--- Short exercise ---
Copy every one of the entries below word for word, leaving out the pictures.

--- Source material ---

════════════════════

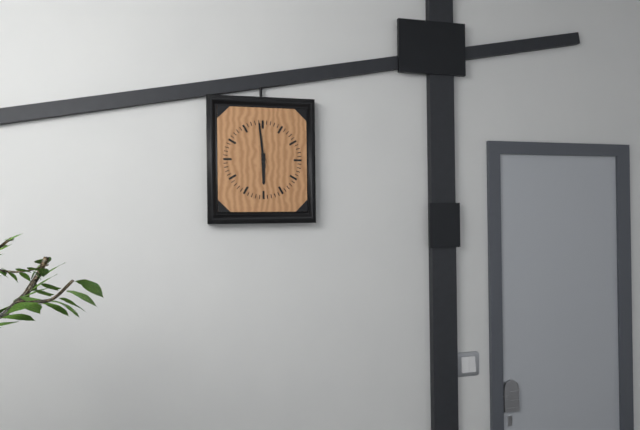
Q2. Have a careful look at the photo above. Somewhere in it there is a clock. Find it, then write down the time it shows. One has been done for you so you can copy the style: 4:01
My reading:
5:59
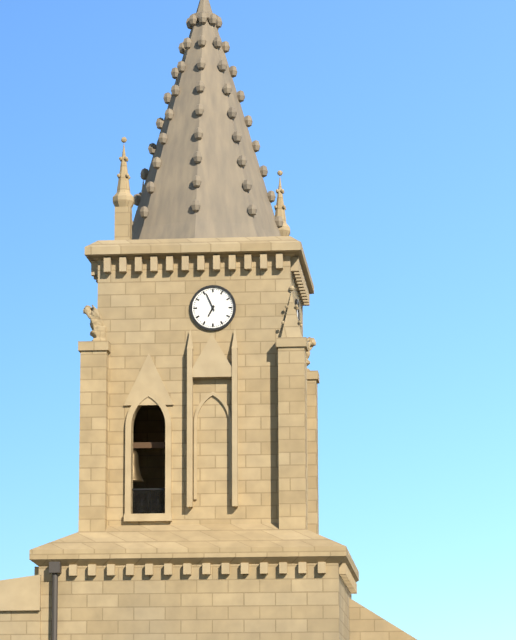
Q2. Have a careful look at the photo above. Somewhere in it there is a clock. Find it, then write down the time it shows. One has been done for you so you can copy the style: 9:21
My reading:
6:56
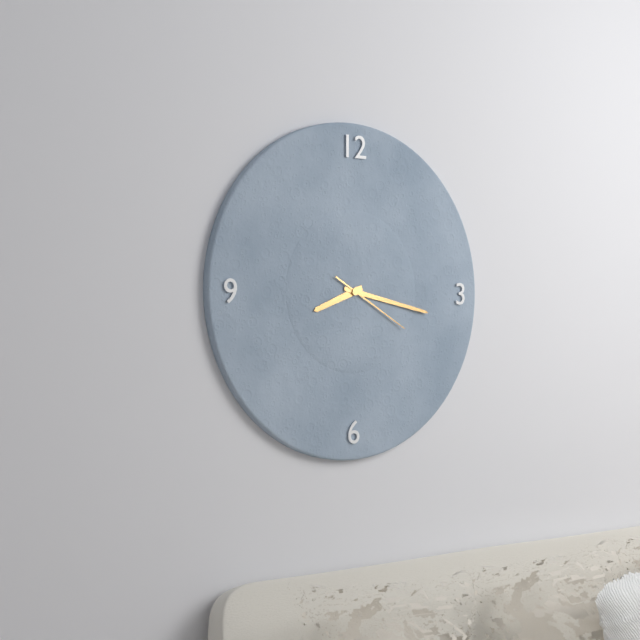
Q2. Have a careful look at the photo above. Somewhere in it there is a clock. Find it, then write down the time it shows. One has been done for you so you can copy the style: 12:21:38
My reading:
8:17:20
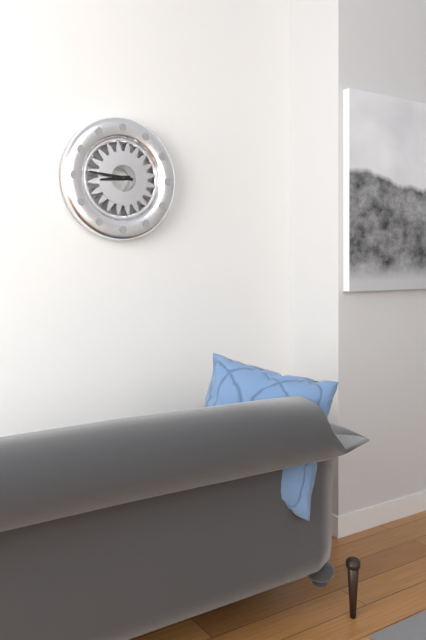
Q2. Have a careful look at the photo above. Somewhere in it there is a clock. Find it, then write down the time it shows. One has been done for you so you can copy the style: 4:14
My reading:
8:46
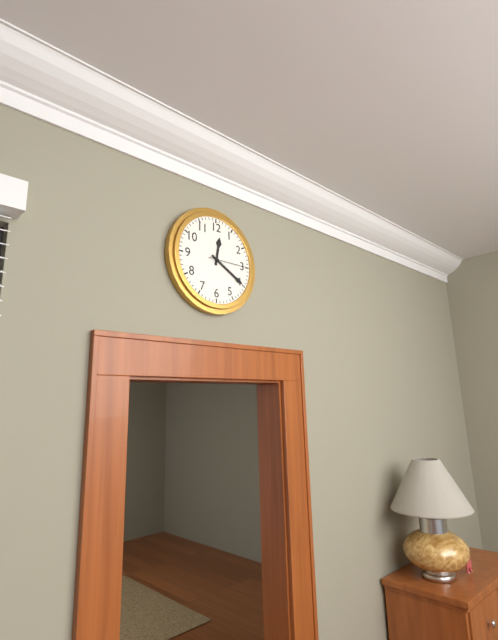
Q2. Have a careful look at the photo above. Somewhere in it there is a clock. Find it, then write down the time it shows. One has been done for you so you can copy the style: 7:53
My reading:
12:20
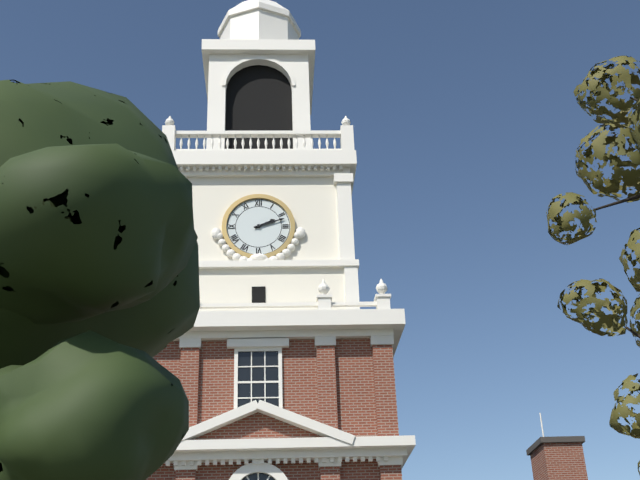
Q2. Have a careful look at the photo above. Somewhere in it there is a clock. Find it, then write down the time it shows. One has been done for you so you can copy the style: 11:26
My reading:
2:12
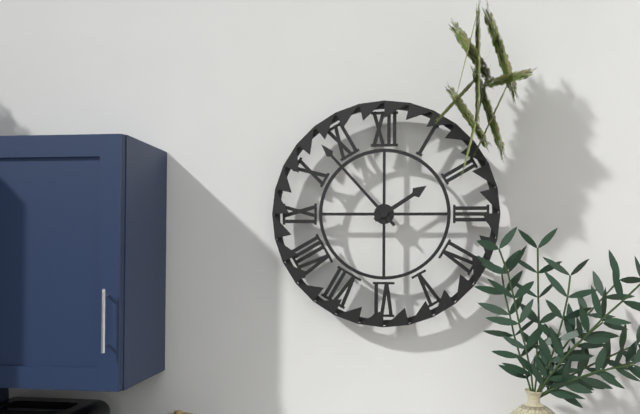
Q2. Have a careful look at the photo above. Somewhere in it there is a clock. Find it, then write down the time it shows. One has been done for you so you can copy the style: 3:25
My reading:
1:53
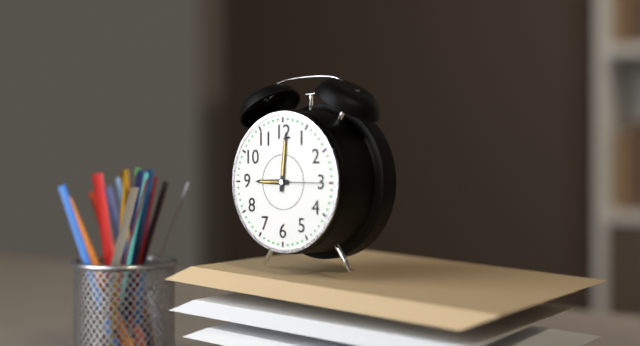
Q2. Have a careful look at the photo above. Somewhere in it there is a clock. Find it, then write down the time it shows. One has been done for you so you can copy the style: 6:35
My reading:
9:01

════════════════════

--- Written answer ---
Q2. Have a careful look at the photo above. Somewhere in it there is a clock. Find it, then write down the time it shows. One has been done for you so you can copy the style: 4:01
My reading:
5:59
Q2. Have a careful look at the photo above. Somewhere in it there is a clock. Find it, then write down the time it shows. One has been done for you so you can copy the style: 9:21
My reading:
6:56
Q2. Have a careful look at the photo above. Somewhere in it there is a clock. Find it, then write down the time it shows. One has been done for you so you can copy the style: 12:21:38
My reading:
8:17:20
Q2. Have a careful look at the photo above. Somewhere in it there is a clock. Find it, then write down the time it shows. One has been done for you so you can copy the style: 4:14
My reading:
8:46
Q2. Have a careful look at the photo above. Somewhere in it there is a clock. Find it, then write down the time it shows. One has been done for you so you can copy the style: 7:53
My reading:
12:20
Q2. Have a careful look at the photo above. Somewhere in it there is a clock. Find it, then write down the time it shows. One has been done for you so you can copy the style: 11:26
My reading:
2:12
Q2. Have a careful look at the photo above. Somewhere in it there is a clock. Find it, then write down the time it shows. One has been done for you so you can copy the style: 3:25
My reading:
1:53
Q2. Have a careful look at the photo above. Somewhere in it there is a clock. Find it, then write down the time it shows. One has been done for you so you can copy the style: 6:35
My reading:
9:01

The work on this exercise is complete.